Judge Gear’s decision cannot bo regarded as made of his own motion. It granted the defendants’ motion for a new trial. The cablegram states: “Motion for new trial granted. Grounds mailed.” The “grounds mailed” form the decision referred to. This states that the defendants made the motion for a new trial; that this was argued and submitted; that there were two main questions raised in the brief and argument of the defendants; sets forth these; and then proceeds to consider at length the respective contentions made in the argument upon the motion and concludes that a new trial should be ordered. Even if the decision had been made by the judge of his own motion it could not stand for t'he reason already stated why Judge Lindsay’s order could not stand, namely, because it was made too late. It was not made until the latter part of the second term of court after the verdict was rendered and judgment entered — nine months after judgment was entered.
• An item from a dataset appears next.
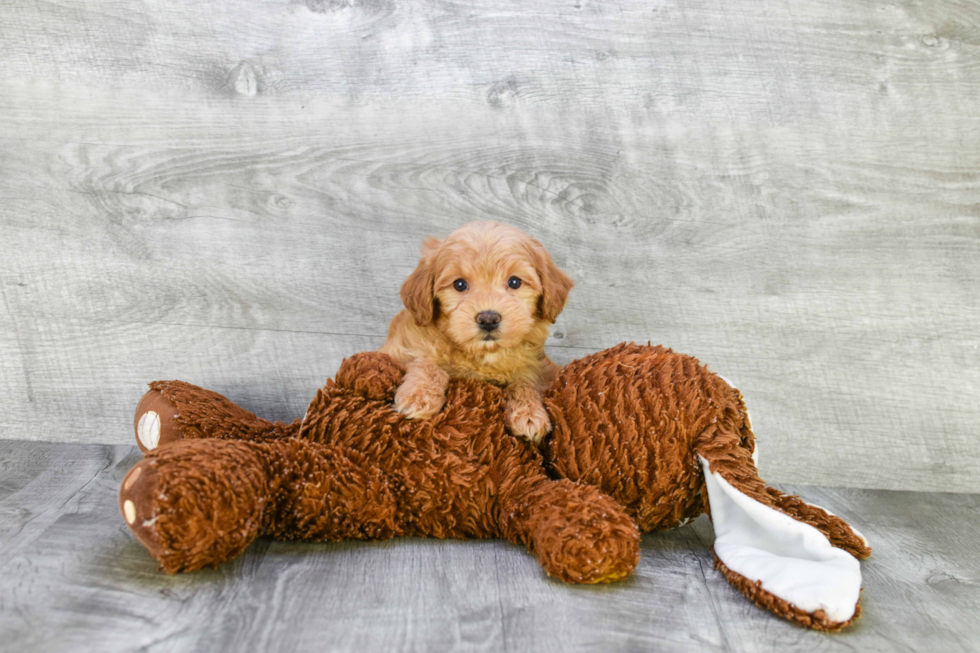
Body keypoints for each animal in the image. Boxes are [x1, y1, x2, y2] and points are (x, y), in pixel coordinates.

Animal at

Sufficient has already been said in the decision on the motion to quash and in the present decision to show that Judge Gear’s decision cannot stand as a decision granting the defendants’ motion for a new trial.
It will be unnecessary to say whether Judge Gear’s decision, if it could stand so far as the want of a bond on the motion for a new trial is concerned, could stand also notwithstanding that it was cabled or mailed from without the Territory and that the mailed decision did not arrive in the Territory and was not filed until after the expiration of the judge’s term of office, The order granting a new trial is reversed.